When an Oakland Hills Home Caught Fire Near Closed Station, the Response Was Slow | KQED

The blaze was "a clear indication that this is a matter of life and death," Olyer said.

Station 28 and Station 25, near Joaquin Miller Park, shuttered along with another station that was already closed as part of $130 million in spending cuts Oakland is making in the face of a massive budget shortfall. Unless new funding becomes available in the next few weeks, four more stations will shutter in February, leaving seven of the city's 28 firehouses out of commission through the end of the fiscal year in June.

James Donohoe, who lives on the other side of the home destroyed by Wednesday's fire, said his neighbors are now worried about the six months ahead.

"If you're up here on any other day, the wind comes through here, sometimes it feels like a fricking hurricane," he said, looking out at Chabot Park, which created a wind tunnel behind his hillside house. "If there had been wind, for sure my house would be gone.

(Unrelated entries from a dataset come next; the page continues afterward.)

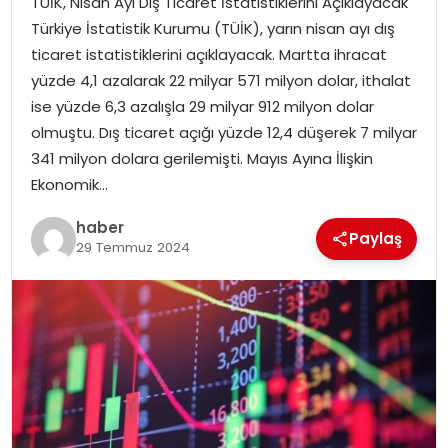
TÜİK, Nisan Ayı Dış Ticaret İstatistiklerini Açıklayacak
YAŞAM
Türkiye İstatistik Kurumu (TÜİK), yarın nisan ayı dış
ticaret istatistiklerini açıklayacak. Martta ihracat
MAGAZIN
yüzde 4,1 azalarak 22 milyar 571 milyon dolar, ithalat
ise yüzde 6,3 azalışla 29 milyar 912 milyon dolar
SAĞLIK
olmuştu. Dış ticaret açığı yüzde 12,4 düşerek 7 milyar
341 milyon dolara gerilemişti. Mayıs Ayına İlişkin
SOSYAL HABER
Ekonomik…
haber
Paylaş
29 Temmuz 2024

And I think probably this whole community would still be on fire."

Fearful Oakland Hills residents have spent decades hardening their homes, improving vegetation management and fighting for city funding since the Tunnel Fire destroyed more than two miles of residential neighborhoods and killed 25 people in 1991. But the area's high winds, tightly nestled houses and routine fluctuation between rainy and bone-dry has inherent risks.

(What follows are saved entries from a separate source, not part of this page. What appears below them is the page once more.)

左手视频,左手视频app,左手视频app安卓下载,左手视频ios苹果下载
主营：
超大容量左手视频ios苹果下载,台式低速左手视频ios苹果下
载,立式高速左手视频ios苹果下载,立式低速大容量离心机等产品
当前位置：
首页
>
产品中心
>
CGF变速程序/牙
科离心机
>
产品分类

"There's so many fallen trees," Donohoe said, pointing at a tangle of chopped eucalyptus trees and dead brush about 300 yards from his house. "Even though we've had a lot of rain and there's a lot of green, underneath that green, there's a lot of dried pine needles, et cetera. There's a lot of fuel here."

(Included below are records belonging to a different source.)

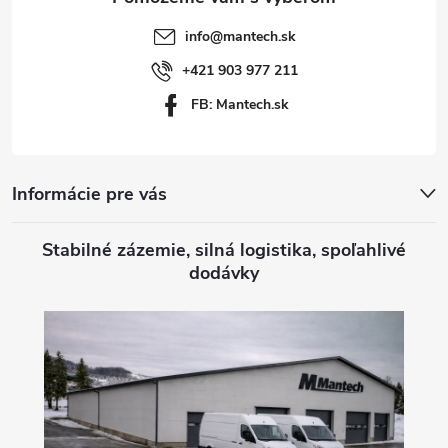
t
info
@
mantech.sk
i
+421 903 977 211
FB: Mantech.sk
e
Informácie pre vás
Stabilné zázemie, silná logistika, spoľahlivé
dodávky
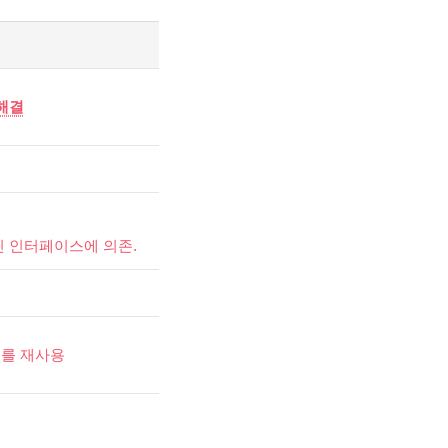
해결
 인터페이스에 의존.
를 재사용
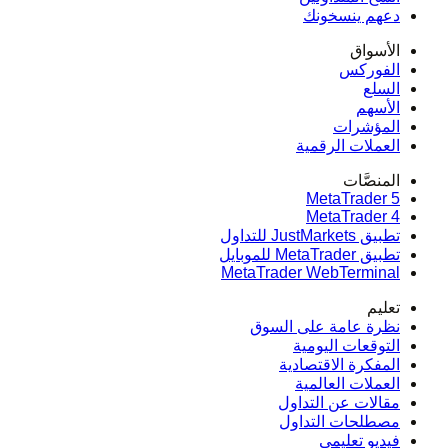
دعهم ينسخونك
الأسواق
الفوركس
السلع
الأسهم
المؤشرات
العملات الرقمية
المنصَّات
MetaTrader 5
MetaTrader 4
تطبيق JustMarkets للتداول
تطبيق MetaTrader للموبايل
MetaTrader WebTerminal
تعليم
نظرة عامة على السوق
التوقعات اليومية
المفكرة الاقتصادية
العملات العالمية
مقالات عن التداول
مصطلحات التداول
فيديو تعليمي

He said the community is anxious over the closed stations, especially as he and neighbors watch the Eaton and Palisades fires devastate similar neighborhoods in the Los Angeles area in recent weeks. Many are now worried about losing insurance coverage, or are frantically looking for a new provider after being dropped.

"We know that if we were going to lose our home, it would be a devastating financial loss," Donohoe said. Even though he has insurance, he said it wouldn't cover the cost to rebuild. "We're both high school teachers, so we don't make a whole bunch of money. We're good, but when we think of retirement, that's our nest egg."